### Quoted text
++++

I guess it depends on how much you get up front. This isn't rocket science here. if you only can bring in 3k on seasonal's after you buy the plow how are you going to put gas in the truck, bank some money for repairs and pay yourself. Just about everything is a risk when your self employed. As far as 100k salting and plowing....yeah, maybe if you have a fleet of trucks, a few with spreaders and some big accounts. I seriously don't think your going to reach that dollar figure with one truck. I guess what you should ask yourself is can you afford to take that risk.


----------



## Brian Young (Aug 13, 2005)

disantolandscap;1312919 said:


> basically i have one commercial mowing job that i do and i know i could win that for plowing because ive had this account for 4 years, and theres a few more that i can get for sure. just trying to decide how many commercial accountswill pay up front for the winter season.

++++

### Supplied data
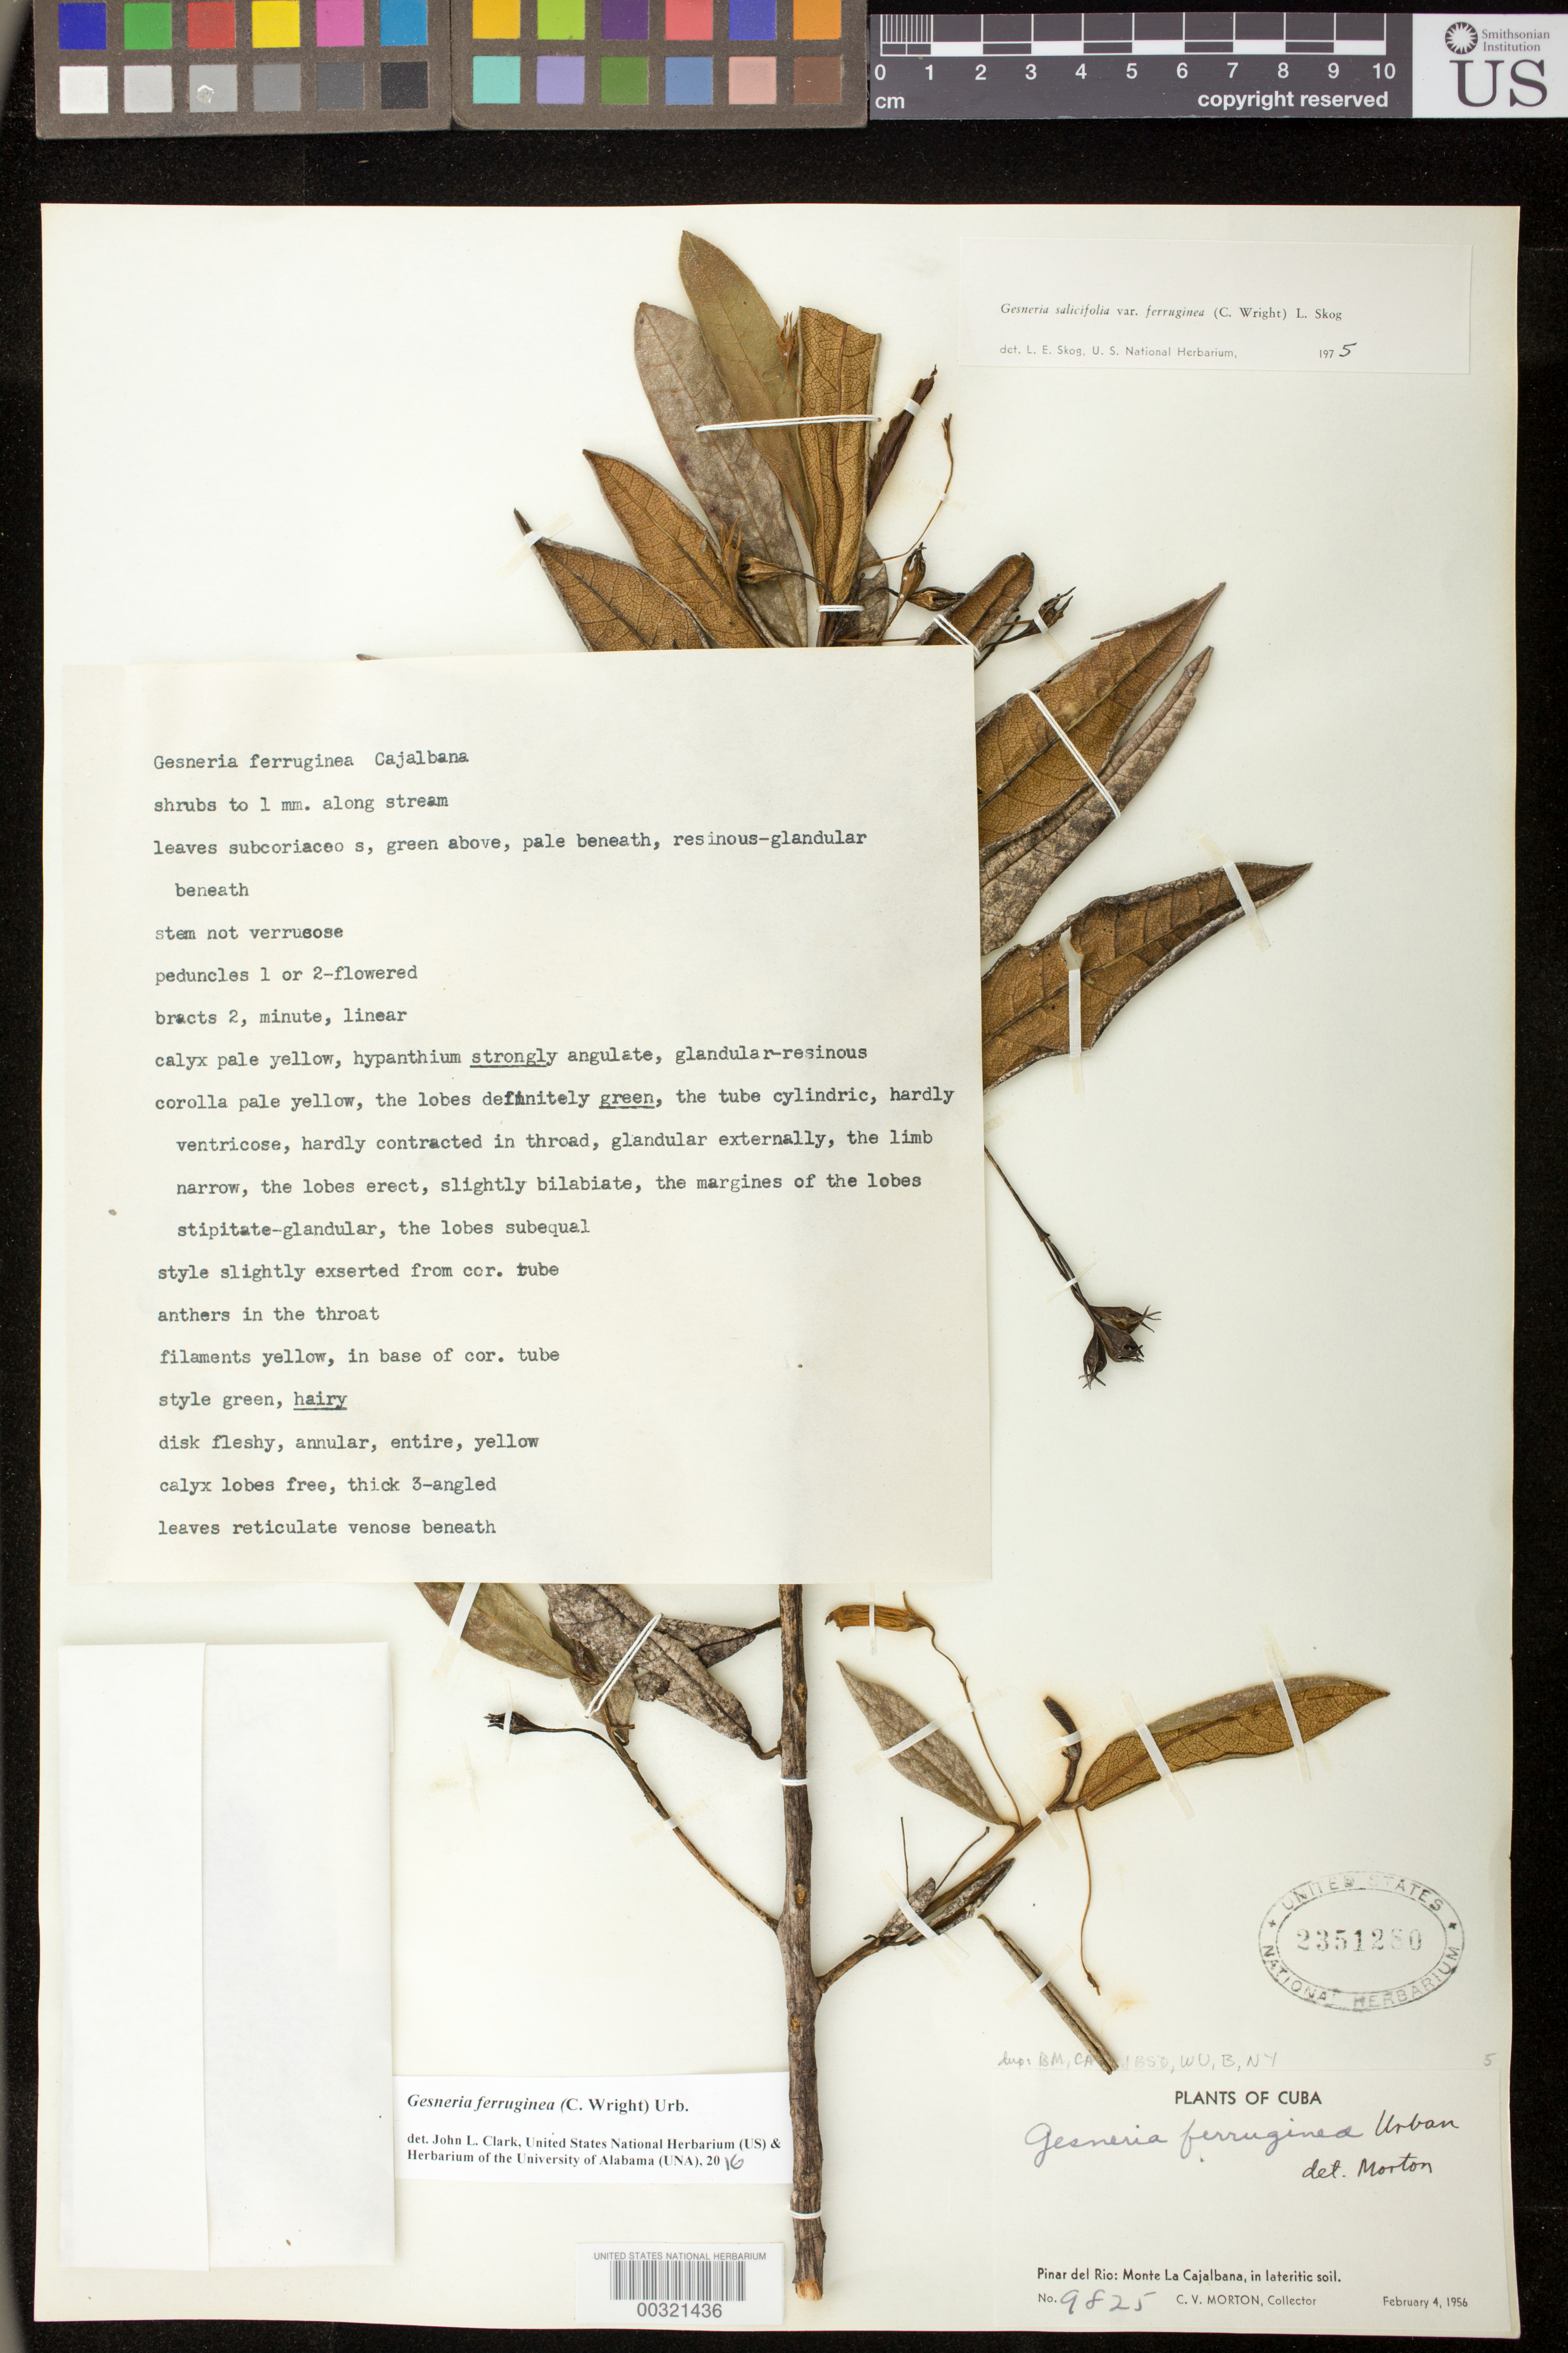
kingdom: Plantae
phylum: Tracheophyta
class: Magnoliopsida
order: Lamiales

++++

### Goals
1. In the snow plowing thread, for how many years has disantolandscap had the commercial mowing account?
2. Please continue the snow plowing thread from the point where it stops.

### Task answers
1. Four years.

2.
> say i try to get a bank, and i offer to plow for the whole season for 5k with sidewalk clearing, salting, and plowing. would they pay that much. etc


How do you know you could get it? Just because you mow it doesn't mean anything. Some businesses do pay up front. We do a few like that but you better be able to budget your money, 5k doesn't go very far these days. If it were me and I knew I was able to handle long days and nights and keep pursuing more accounts then yes I would go for it but I would def. have a back up plan.


----------



## grandview (Oct 9, 2005)

If you go with your train of thought ,I think you will lose out. Are you planing on quitting your other job or try and do all this plowing in between? As for seasonal pricing and getting paid monthly that's fine but be ready to wait 30-60 days for that first check,no business is going to pay up 5k in advance,They may not even go with you if they find out that you never plowed before.As said,grab a few driveways to get your feet wet.


----------



## disantolandscap (Aug 20, 2011)

im not saying that i am going to make 100k in a season, i dont know how to say what im trying to say. im just saying working 50 hours a week, right now i only bring home 300 a week. I mow lawns haul junk metal, and do other odd jobs as well to get extra money. Im just saying that i can get a plow installed for 3 thousand, and know i can make that back no problem, i got one account for sure if i want it 50 bucks ea time it snows, because he told me i could. i just dont knwo how to say what im trying to say to get my point accross. I know what im thinking, just cant say it right.


----------



## D&FServices (Sep 17, 2011)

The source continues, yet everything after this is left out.